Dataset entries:
===============
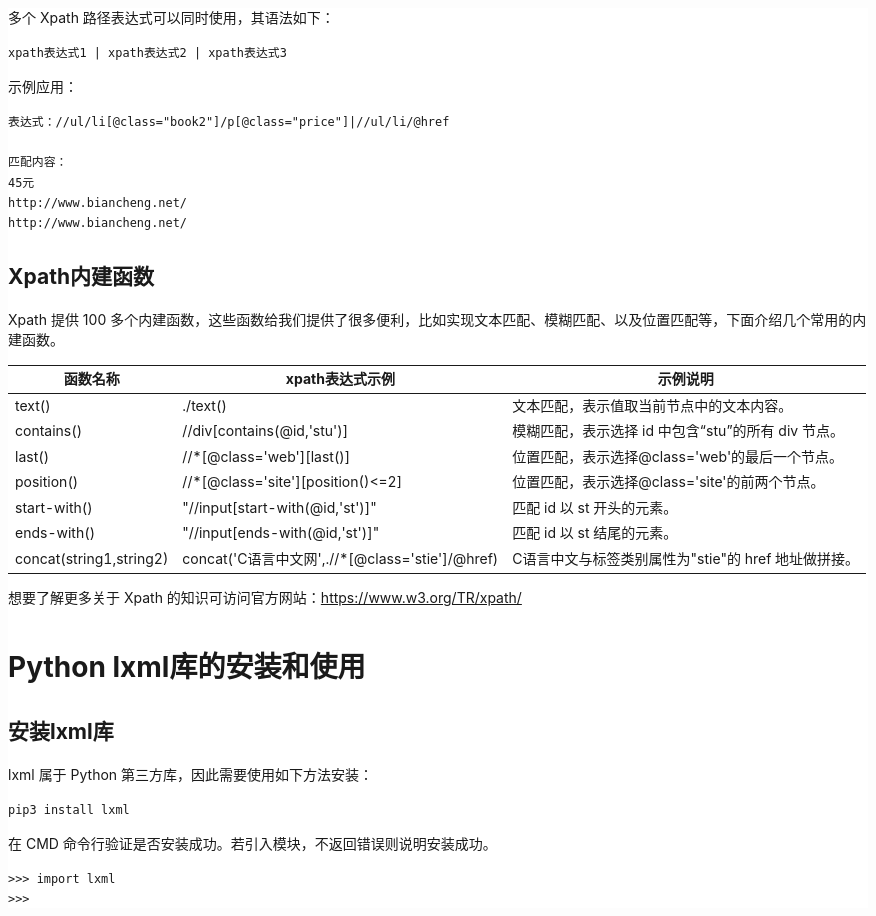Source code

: 多个 Xpath 路径表达式可以同时使用，其语法如下：

```
xpath表达式1 | xpath表达式2 | xpath表达式3
```

示例应用：

```
表达式：//ul/li[@class="book2"]/p[@class="price"]|//ul/li/@href

匹配内容：
45元
http://www.biancheng.net/
http://www.biancheng.net/
```

## Xpath内建函数

Xpath 提供 100 多个内建函数，这些函数给我们提供了很多便利，比如实现文本匹配、模糊匹配、以及位置匹配等，下面介绍几个常用的内建函数。



| 函数名称                | xpath表达式示例                                 | 示例说明                                            |
| ----------------------- | ----------------------------------------------- | --------------------------------------------------- |
| text()                  | ./text()                                        | 文本匹配，表示值取当前节点中的文本内容。            |
| contains()              | //div[contains(@id,'stu')]                      | 模糊匹配，表示选择 id 中包含“stu”的所有 div 节点。  |
| last()                  | //*[@class='web'][last()]                       | 位置匹配，表示选择@class='web'的最后一个节点。      |
| position()              | //*[@class='site'][position()<=2]               | 位置匹配，表示选择@class='site'的前两个节点。       |
| start-with()            | "//input[start-with(@id,'st')]"                 | 匹配 id 以 st 开头的元素。                          |
| ends-with()             | "//input[ends-with(@id,'st')]"                  | 匹配 id 以 st 结尾的元素。                          |
| concat(string1,string2) | concat('C语言中文网',.//*[@class='stie']/@href) | C语言中文与标签类别属性为"stie"的 href 地址做拼接。 |


想要了解更多关于 Xpath 的知识可访问官方网站：https://www.w3.org/TR/xpath/



# Python lxml库的安装和使用



## 安装lxml库

lxml 属于 Python 第三方库，因此需要使用如下方法安装：

```
pip3 install lxml
```

在 CMD 命令行验证是否安装成功。若引入模块，不返回错误则说明安装成功。

```
>>> import lxml
>>>
```
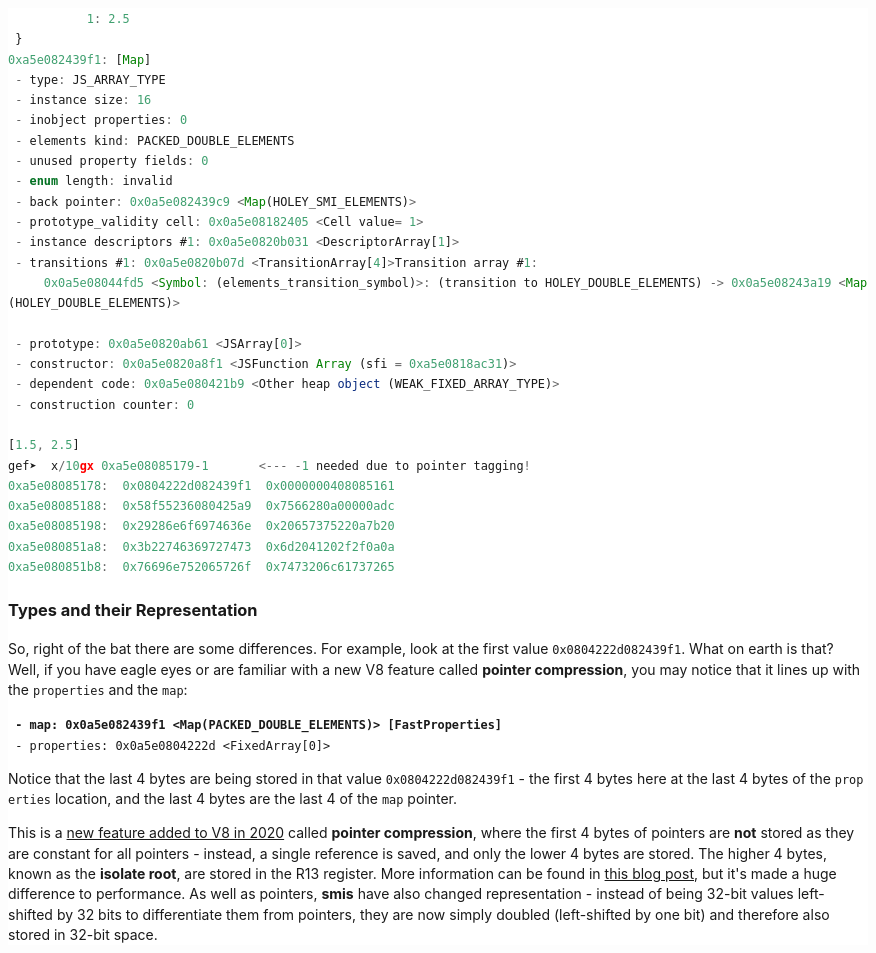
 ```javascript
           1: 2.5
 }
0xa5e082439f1: [Map]
 - type: JS_ARRAY_TYPE
 - instance size: 16
 - inobject properties: 0
 - elements kind: PACKED_DOUBLE_ELEMENTS
 - unused property fields: 0
 - enum length: invalid
 - back pointer: 0x0a5e082439c9 <Map(HOLEY_SMI_ELEMENTS)>
 - prototype_validity cell: 0x0a5e08182405 <Cell value= 1>
 - instance descriptors #1: 0x0a5e0820b031 <DescriptorArray[1]>
 - transitions #1: 0x0a5e0820b07d <TransitionArray[4]>Transition array #1:
     0x0a5e08044fd5 <Symbol: (elements_transition_symbol)>: (transition to HOLEY_DOUBLE_ELEMENTS) -> 0x0a5e08243a19 <Map(HOLEY_DOUBLE_ELEMENTS)>

 - prototype: 0x0a5e0820ab61 <JSArray[0]>
 - constructor: 0x0a5e0820a8f1 <JSFunction Array (sfi = 0xa5e0818ac31)>
 - dependent code: 0x0a5e080421b9 <Other heap object (WEAK_FIXED_ARRAY_TYPE)>
 - construction counter: 0

[1.5, 2.5]
gef➤  x/10gx 0xa5e08085179-1       <--- -1 needed due to pointer tagging!
0xa5e08085178:	0x0804222d082439f1	0x0000000408085161
0xa5e08085188:	0x58f55236080425a9	0x7566280a00000adc
0xa5e08085198:	0x29286e6f6974636e	0x20657375220a7b20
0xa5e080851a8:	0x3b22746369727473	0x6d2041202f2f0a0a
0xa5e080851b8:	0x76696e752065726f	0x7473206c61737265
```

### Types and their Representation

So, right of the bat there are some differences. For example, look at the first value `0x0804222d082439f1`. What on earth is that? Well, if you have eagle eyes or are familiar with a new V8 feature called **pointer compression**, you may notice that it lines up with the `properties` and the `map`:

<pre><code><strong> - map: 0x0a5e082439f1 &#x3C;Map(PACKED_DOUBLE_ELEMENTS)> [FastProperties]
</strong> - properties: 0x0a5e0804222d &#x3C;FixedArray[0]>
</code></pre>

Notice that the last 4 bytes are being stored in that value `0x0804222d082439f1` - the first 4 bytes here at the last 4 bytes of the `properties` location, and the last 4 bytes are the last 4 of the `map` pointer.

This is a [new feature added to V8 in 2020](https://v8.dev/blog/pointer-compression) called **pointer compression**, where the first 4 bytes of pointers are **not** stored as they are constant for all pointers - instead, a single reference is saved, and only the lower 4 bytes are stored. The higher 4 bytes, known as the **isolate root**, are stored in the R13 register. More information can be found in [this blog post](https://blog.infosectcbr.com.au/2020/02/pointer-compression-in-v8.html), but it's made a huge difference to performance. As well as pointers, **smis** have also changed representation - instead of being 32-bit values left-shifted by 32 bits to differentiate them from pointers, they are now simply doubled (left-shifted by one bit) and therefore also stored in 32-bit space.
===============
◆ **What the task requires**: Using the entries above, state how many lines contain the string "模糊匹配"; the number is all that is needed.

◆ **Answer space**: 2